“I think Meleri held out hope for a very long time and wanted to ensure there was a way to fight for her country. To fight for you.”
“I’m no Rourke,” Caris protested, giving her head a hard shake.
“Your name was never written down in the royal genealogies, but that doesn’t make you any less the daughter of a queen.”
“I have a mother and a father. They raised me in Cosian.Theyare my family.”
“No one will dispute that, not the way they’ll dispute your true heritage.”
Caris scowled, eyes narrowing. “I suppose that’s what you’re here for? As witness?”

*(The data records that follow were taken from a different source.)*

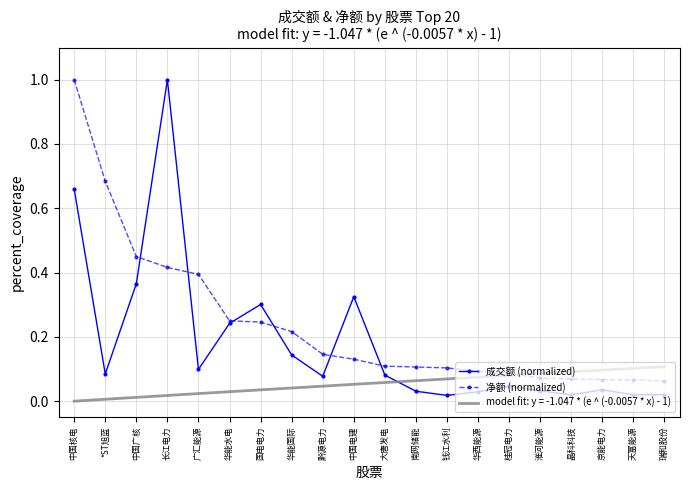

Which label corresponds to the smallest value in the chart?

钱江水利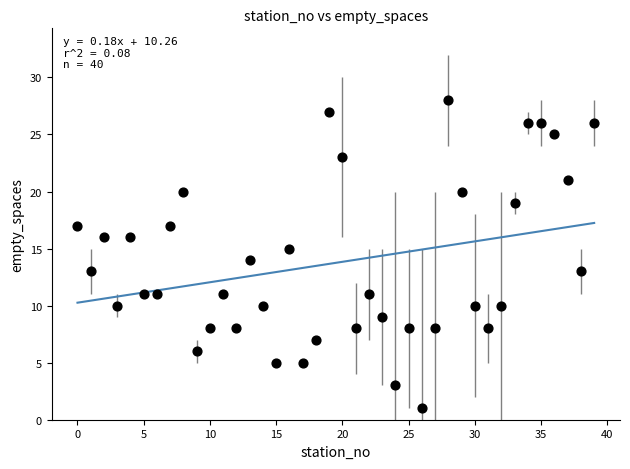

What is the range of Y values (max minus min)?

27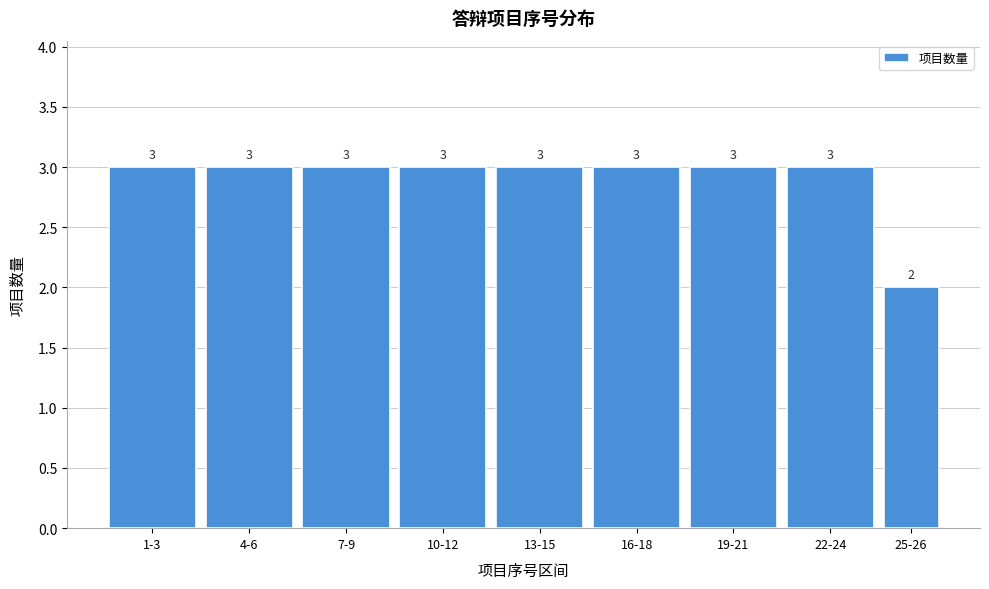

Reading right to left, extract all data points from this chart.

25-26=2	22-24=3	19-21=3	16-18=3	13-15=3	10-12=3	7-9=3	4-6=3	1-3=3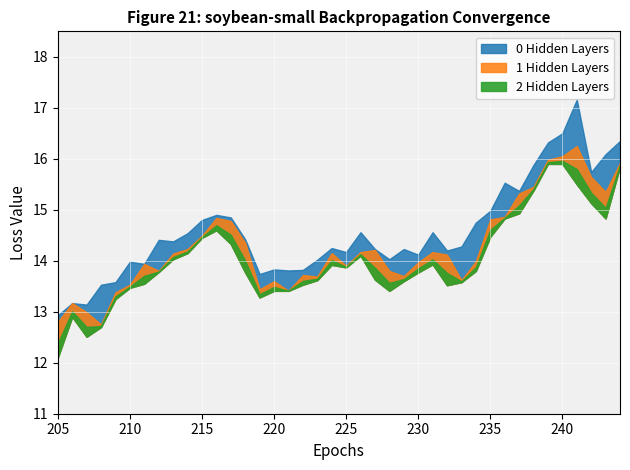

How many lines are shown in the chart?

3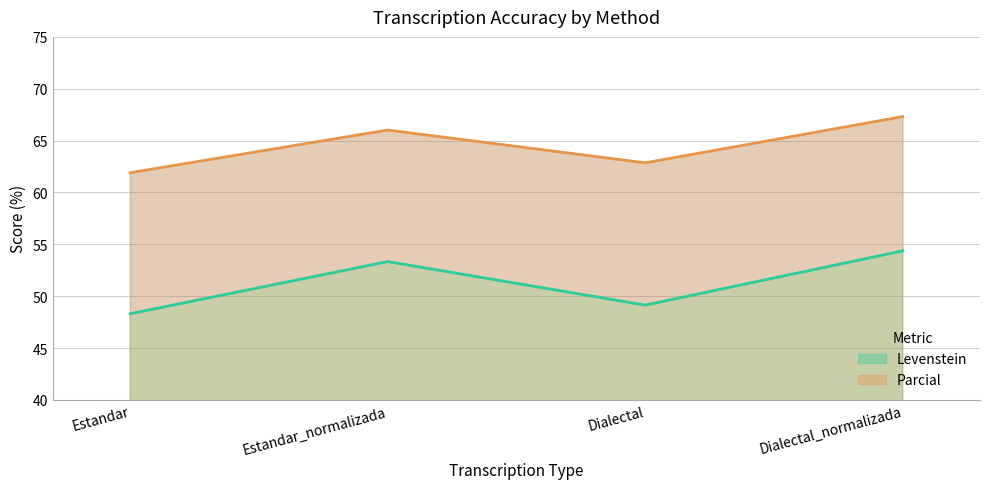

What value does the Parcial series have at Estandar_normalizada?

66.0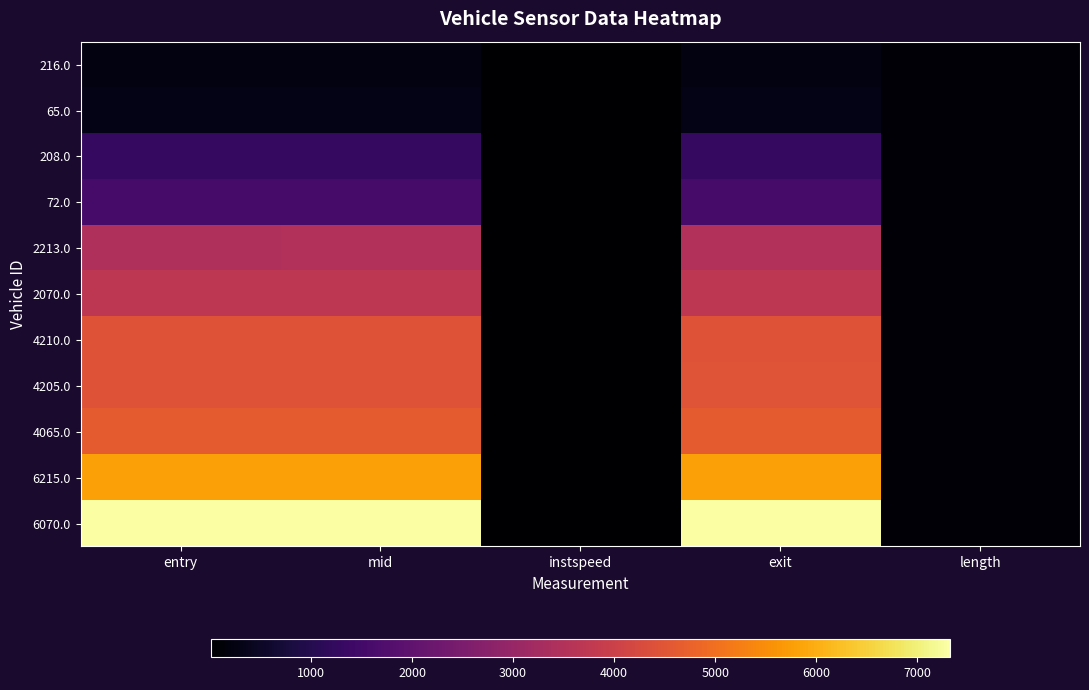

Which label corresponds to the smallest value in the chart?

instspeed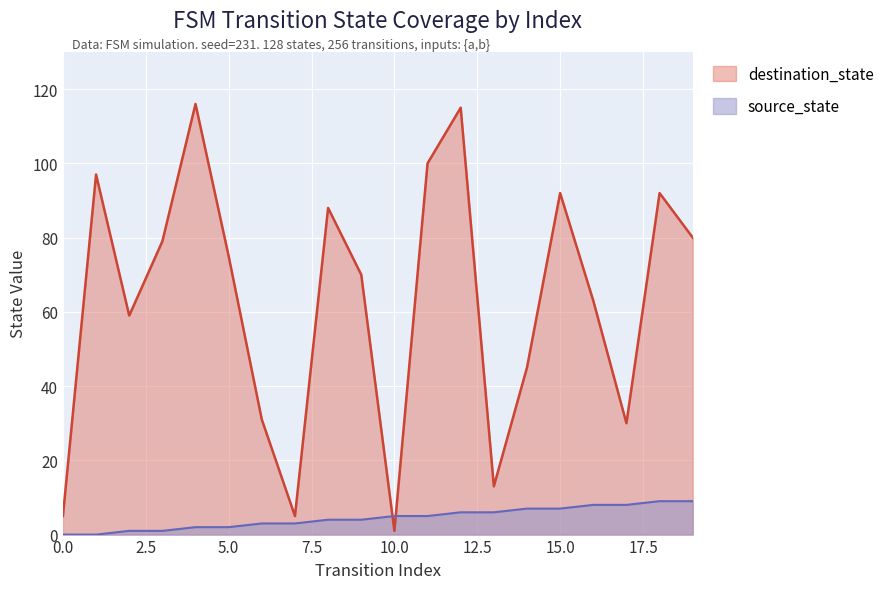

Reading right to left, what are all the values shown in this chart?

source_state: 19=9	18=9	17=8	16=8	15=7	14=7	13=6	12=6	11=5	10=5	9=4	8=4	7=3	6=3	5=2	4=2	3=1	2=1	1=0	0=0
destination_state: 19=80	18=92	17=30	16=63	15=92	14=45	13=13	12=115	11=100	10=1	9=70	8=88	7=5	6=31	5=75	4=116	3=79	2=59	1=97	0=5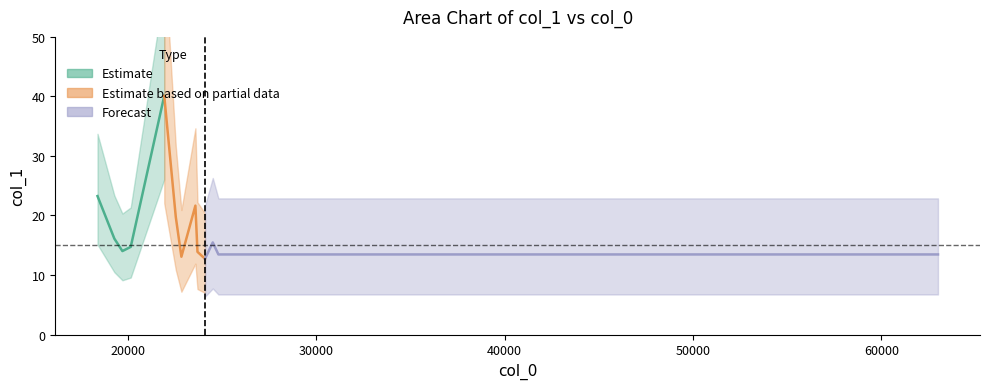

What is the value of the 1st point from the left?

23.3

“Queen Ophelia put you in my arms, and I carried you to safety because the North Star gave my father orders the night of the Inferno. The star gods present that night were meant to save Ophelia’s children. My understanding is they could only save two.”
“Eimarille seems to have thrived.”
“I didn’t mean her.”
Caris jolted a little, blinking rapidly. “The prince is dead.”
Blaine tipped his head in her direction. “Everyone was supposed to grieve as if he were, but I never have.”
“Then where is he? Did you leave him somewhere like you left me?”
“No. All I know is the Dawn Star took him from the queen and I never saw him again. He was not who I was tasked to bear witness for.”
“So for all you know, hecouldbe dead.”
Blaine grimaced, as if that thought pained him. “Yes, but the star gods built roads for you Rourkes that are meant to be walked. If I was a betting man, I’d bet in favor of him still being alive. Which means both you and he, wherever he is, are a threat to Eimarille’s rule.”
“She could sit on the starfire throne and take Ashion back. She needn’t resort to subterfuge and war.”
That was the only way to rule in Ashion these days. Everyone knew it. The North Star had set down that decree days after the Inferno. The broadsheets still occasionally ran stories about the people who tried to sit on it and ended up burned to ash—the occasional arrogant noble, the unfortunate drunks. The remnants of the once majestic throne room that was now a pavilion in a park were merely a reminder of loss.
“Eimarille has not attempted to test it,” Blaine said.
“Does she need to? The Twilight Star showed his own favor. Eimarille is Rourke. She has the right to the throne.”
“Would you see her on it and ruling both Daijal and Ashion? Would you see her encroach on Urova and Solaria? Perhaps E’ridia? The Tovan Isles would be the last, I think, to succumb to her desire to rule.”
Caris hunched her shoulders, watching as the colored smoke drifted ever closer to meet their forward momentum. “What makes you think she wants to rule the entire continent?”
“What makes you think she doesn’t?”
Caris bit her lip, chewing on the soft skin there. His words left a disquiet in her, like the discordant song of a badly cut clarion crystal. “I’m not what everyone thinks I am, even with you as witness.”
Blaine smiled crookedly, gaze filled with a tired, old sort of grief Caris had only ever seen in her mother’s eyes. She hadn’t understood it then but thought she did now. It made her ache for her mother, missing Portia like she missed a limb. She wanted her parents with her, wanted to know they were safe.
“I thought I could turn away from the road laid down before me. I tried, but it always led me back to you. I’ve learned not to regret that.” Blaine pushed away from the railing and tipped his head to the side. “Come, let’s find you a seat for landing before I get that veil for you.”
Caris would argue about many things with Blaine, but airships were his territory and not hers, for all their shared history at crossroads in their past. Caris followed Blaine past the flight deck for the covered crew staging cabin. A hard bench lined the wall there, lap belts interspersed down its length. One or two other crew members were already seated inside. They nodded a polite hello to Caris but gave a deeper, more respectful nod to Blaine.
Caris sat and buckled up. When she looked up again, Blaine had left the doorway, most likely gone to see about the engines. Caris curled her fingers over the belt, pressing the heels of her boots against the deck, listening to the shouts beyond the crew cabin. The thrum of the engine hummed with a song that pricked at her awareness, drawing her attention. It sang with a sweet, high tone that no one else seemed to hear. Whoever had carved the clarion crystals that helped power the airship had certainly excelled in the cut.
Caris closed her eyes and leaned her head back, resting it against the wall. She took in a steadying breath as the airship dropped through the air, feeling the quick change of atmosphere twist its way through her gut. Somehow, in the coming days, she would have to find the strength to refuse to be everyone’s pawn.
At the moment, she found herself bracing herself on the bench as the airship juddered in an unexpected way, suddenly changing directions and rising higher in the air. Shouts outside the crew cabin had her opening her eyes again. “What’s happening?”
The crew members were already undoing their safety belts, lips flattened into a determined line, and one of them said, “Revenants.”